Data excerpts:
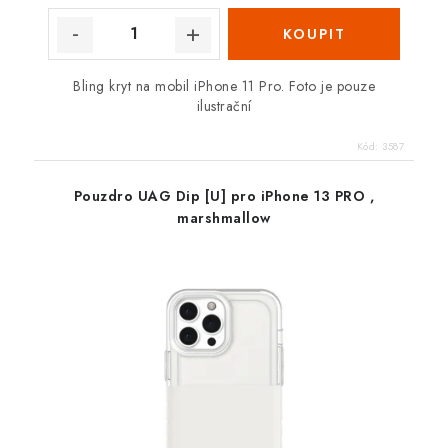
Bling kryt na mobil iPhone 11 Pro. Foto je pouze
ilustrační
Kód:
3587
Pouzdro UAG Dip [U] pro iPhone 13 PRO ,
marshmallow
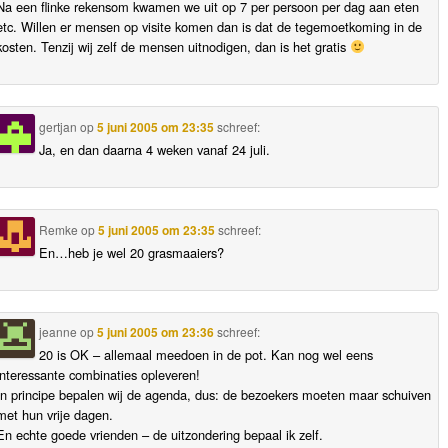
Na een flinke rekensom kwamen we uit op 7 per persoon per dag aan eten
etc. Willen er mensen op visite komen dan is dat de tegemoetkoming in de
kosten. Tenzij wij zelf de mensen uitnodigen, dan is het gratis
gertjan
op
5 juni 2005 om 23:35
schreef:
Ja, en dan daarna 4 weken vanaf 24 juli.
Remke
op
5 juni 2005 om 23:35
schreef:
En…heb je wel 20 grasmaaiers?
jeanne
op
5 juni 2005 om 23:36
schreef:
20 is OK – allemaal meedoen in de pot. Kan nog wel eens
interessante combinaties opleveren!
In principe bepalen wij de agenda, dus: de bezoekers moeten maar schuiven
met hun vrije dagen.
En echte goede vrienden – de uitzondering bepaal ik zelf.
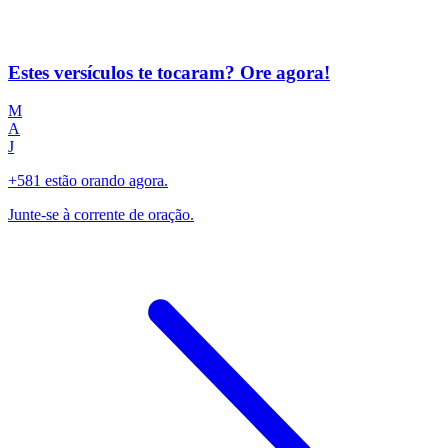
Estes versículos te tocaram? Ore agora!
M
A
J
+581 estão orando agora.
Junte-se à corrente de oração.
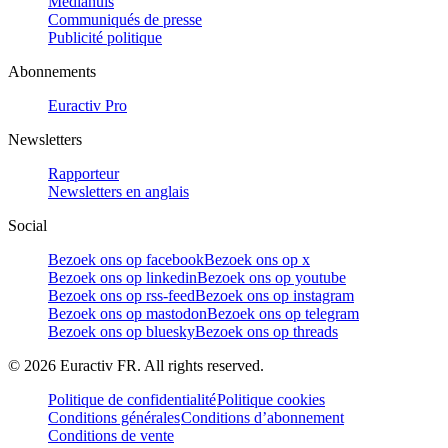
Mediahuis
Communiqués de presse
Publicité politique
Abonnements
Euractiv Pro
Newsletters
Rapporteur
Newsletters en anglais
Social
Bezoek ons op facebook
Bezoek ons op x
Bezoek ons op linkedin
Bezoek ons op youtube
Bezoek ons op rss-feed
Bezoek ons op instagram
Bezoek ons op mastodon
Bezoek ons op telegram
Bezoek ons op bluesky
Bezoek ons op threads
©
2026
Euractiv FR. All rights reserved.
Politique de confidentialité
Politique cookies
Conditions générales
Conditions d’abonnement
Conditions de vente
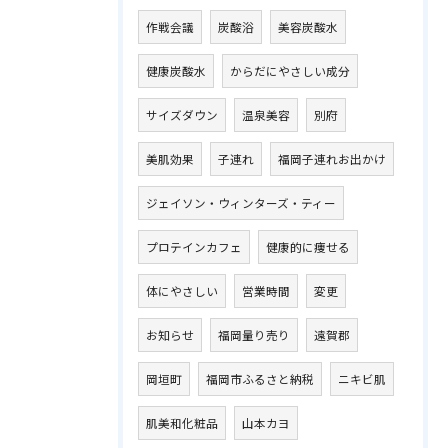
作戦会議
炭酸浴
美容炭酸水
健康炭酸水
からだにやさしい成分
サイズダウン
温泉美容
別府
美肌効果
子連れ
福岡子連れお出かけ
ジェイソン・ウィンターズ・ティー
プロテインカフェ
健康的に痩せる
体にやさしい
営業時間
変更
お知らせ
福岡量り売り
遠賀郡
岡垣町
福岡市ふるさと納税
ニキビ肌
肌美和化粧品
山本カヨ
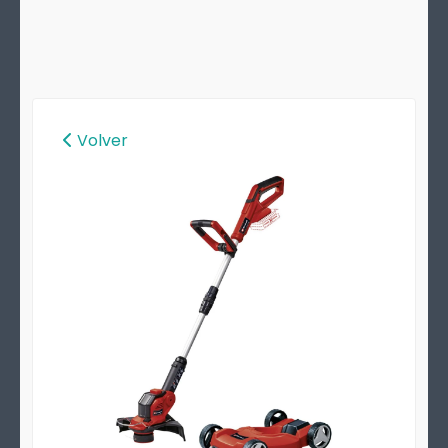
Volver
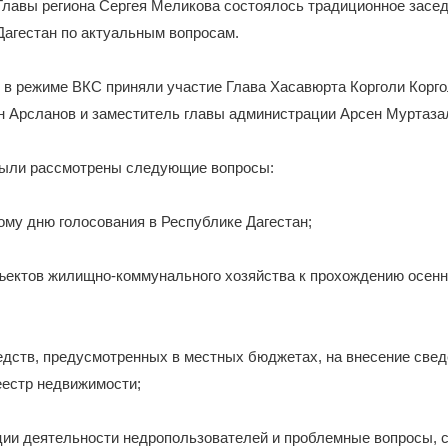
Главы региона Сергея Меликова состоялось традиционное засе
Дагестан по актуальным вопросам.
 в режиме ВКС приняли участие Глава Хасавюрта Корголи Корго
н Арсланов и заместитель главы администрации Арсен Муртаза
были рассмотрены следующие вопросы:
ному дню голосования в Республике Дагестан;
бъектов жилищно-коммунального хозяйства к прохождению осенн
едств, предусмотренных в местных бюджетах, на внесение све
еестр недвижимости;
ции деятельности недропользователей и проблемные вопросы, 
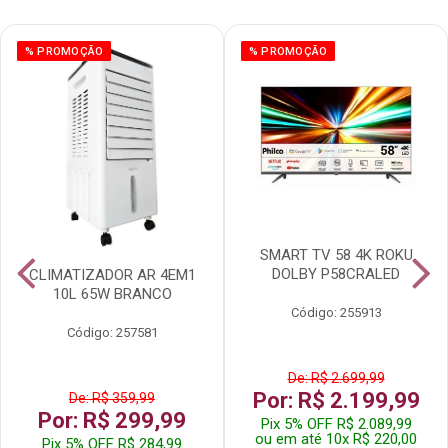
% PROMOÇÃO
% PROMOÇÃO
SMART TV 58 4K ROKU
DOLBY P58CRALED
CLIMATIZADOR AR 4EM1
10L 65W BRANCO
Código: 255913
Código: 257581
De: R$ 2.699,99
Por: R$ 2.199,99
De: R$ 359,99
Por: R$ 299,99
Pix 5% OFF R$ 2.089,99
ou em até 10x R$ 220,00
Pix 5% OFF R$ 284,99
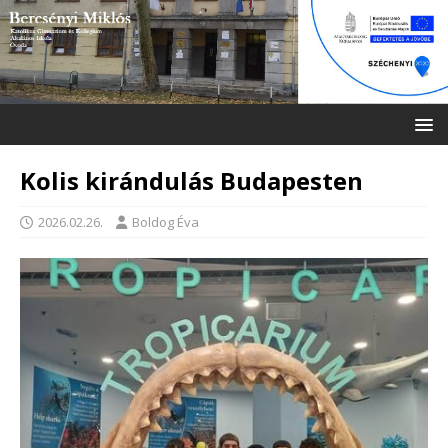
Kolis kirándulás Budapesten
2026.02.26.
Boldog Éva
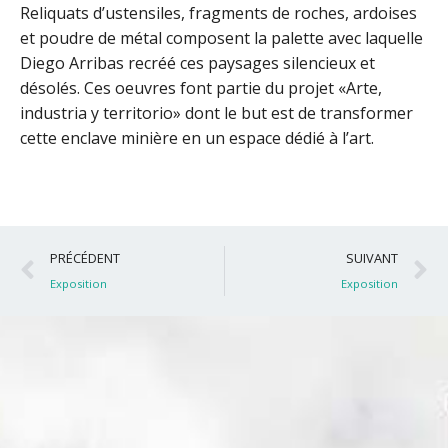
Reliquats d’ustensiles, fragments de roches, ardoises
et poudre de métal composent la palette avec laquelle
Diego Arribas recréé ces paysages silencieux et
désolés. Ces oeuvres font partie du projet «Arte,
industria y territorio» dont le but est de transformer
cette enclave minière en un espace dédié à l’art.
Précédent
S
PRÉCÉDENT
SUIVANT
Exposition
Exposition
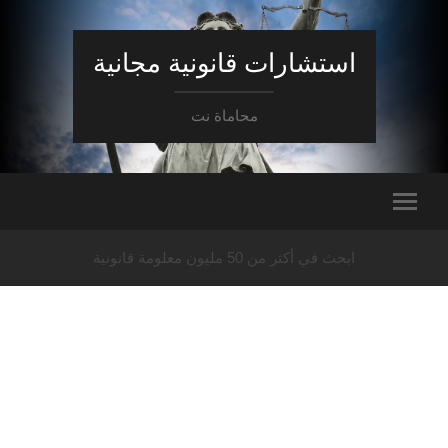
استشارات قانونية مجانية
محاماة نت
ابحث في أكثر من 50 مليون معلومة قانونية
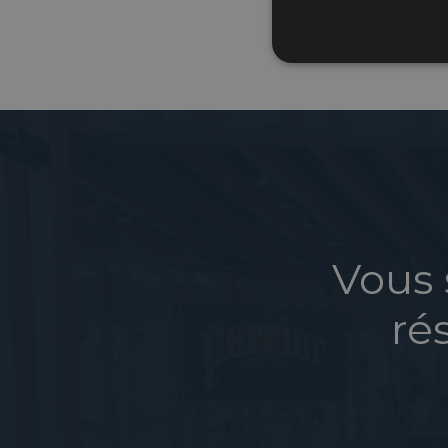
Vous 
ré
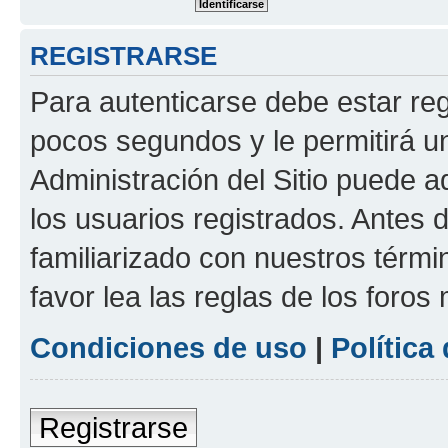
REGISTRARSE
Para autenticarse debe estar re
pocos segundos y le permitirá u
Administración del Sitio puede 
los usuarios registrados. Antes 
familiarizado con nuestros térmi
favor lea las reglas de los foros 
Condiciones de uso
|
Política
Registrarse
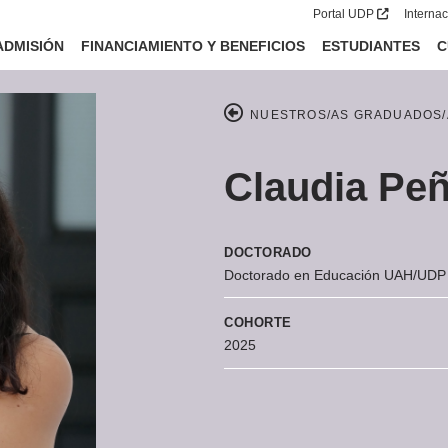
Portal UDP
Interna
ADMISIÓN
FINANCIAMIENTO Y BENEFICIOS
ESTUDIANTES
C
NUESTROS/AS GRADUADOS/
Claudia Pe
DOCTORADO
Doctorado en Educación UAH/UDP
COHORTE
2025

Try it: Could you please return the entries above exactly, minus the pictures?

Reply to the task:
Bling kryt na mobil iPhone 11 Pro. Foto je pouze
ilustrační
Kód:
3587
Pouzdro UAG Dip [U] pro iPhone 13 PRO ,
marshmallow
Na een flinke rekensom kwamen we uit op 7 per persoon per dag aan eten
etc. Willen er mensen op visite komen dan is dat de tegemoetkoming in de
kosten. Tenzij wij zelf de mensen uitnodigen, dan is het gratis
gertjan
op
5 juni 2005 om 23:35
schreef:
Ja, en dan daarna 4 weken vanaf 24 juli.
Remke
op
5 juni 2005 om 23:35
schreef:
En…heb je wel 20 grasmaaiers?
jeanne
op
5 juni 2005 om 23:36
schreef:
20 is OK – allemaal meedoen in de pot. Kan nog wel eens
interessante combinaties opleveren!
In principe bepalen wij de agenda, dus: de bezoekers moeten maar schuiven
met hun vrije dagen.
En echte goede vrienden – de uitzondering bepaal ik zelf.
Estes versículos te tocaram? Ore agora!
M
A
J
+581 estão orando agora.
Junte-se à corrente de oração.
Mediahuis
Communiqués de presse
Publicité politique
Abonnements
Euractiv Pro
Newsletters
Rapporteur
Newsletters en anglais
Social
Bezoek ons op facebook
Bezoek ons op x
Bezoek ons op linkedin
Bezoek ons op youtube
Bezoek ons op rss-feed
Bezoek ons op instagram
Bezoek ons op mastodon
Bezoek ons op telegram
Bezoek ons op bluesky
Bezoek ons op threads
©
2026
Euractiv FR. All rights reserved.
Politique de confidentialité
Politique cookies
Conditions générales
Conditions d’abonnement
Conditions de vente
作戦会議
炭酸浴
美容炭酸水
健康炭酸水
からだにやさしい成分
サイズダウン
温泉美容
別府
美肌効果
子連れ
福岡子連れお出かけ
ジェイソン・ウィンターズ・ティー
プロテインカフェ
健康的に痩せる
体にやさしい
営業時間
変更
お知らせ
福岡量り売り
遠賀郡
岡垣町
福岡市ふるさと納税
ニキビ肌
肌美和化粧品
山本カヨ
Volver
Главы региона Сергея Меликова состоялось традиционное засе
Дагестан по актуальным вопросам.
 в режиме ВКС приняли участие Глава Хасавюрта Корголи Корго
н Арсланов и заместитель главы администрации Арсен Муртаза
были рассмотрены следующие вопросы:
ному дню голосования в Республике Дагестан;
бъектов жилищно-коммунального хозяйства к прохождению осенн
едств, предусмотренных в местных бюджетах, на внесение све
еестр недвижимости;
ции деятельности недропользователей и проблемные вопросы, 
% PROMOÇÃO
% PROMOÇÃO
SMART TV 58 4K ROKU
DOLBY P58CRALED
CLIMATIZADOR AR 4EM1
10L 65W BRANCO
Código: 255913
Código: 257581
De: R$ 2.699,99
Por: R$ 2.199,99
De: R$ 359,99
Por: R$ 299,99
Pix 5% OFF R$ 2.089,99
ou em até 10x R$ 220,00
Pix 5% OFF R$ 284,99
Kolis kirándulás Budapesten
2026.02.26.
Boldog Éva
Reliquats d’ustensiles, fragments de roches, ardoises
et poudre de métal composent la palette avec laquelle
Diego Arribas recréé ces paysages silencieux et
désolés. Ces oeuvres font partie du projet «Arte,
industria y territorio» dont le but est de transformer
cette enclave minière en un espace dédié à l’art.
Précédent
S
PRÉCÉDENT
SUIVANT
Exposition
Exposition
استشارات قانونية مجانية
محاماة نت
ابحث في أكثر من 50 مليون معلومة قانونية
Vous 
ré
REGISTRARSE
Para autenticarse debe estar re
pocos segundos y le permitirá u
Administración del Sitio puede 
los usuarios registrados. Antes 
familiarizado con nuestros térmi
favor lea las reglas de los foros 
Condiciones de uso
|
Política
Registrarse
Portal UDP
Interna
ADMISIÓN
FINANCIAMIENTO Y BENEFICIOS
ESTUDIANTES
C
NUESTROS/AS GRADUADOS/
Claudia Pe
DOCTORADO
Doctorado en Educación UAH/UDP
COHORTE
2025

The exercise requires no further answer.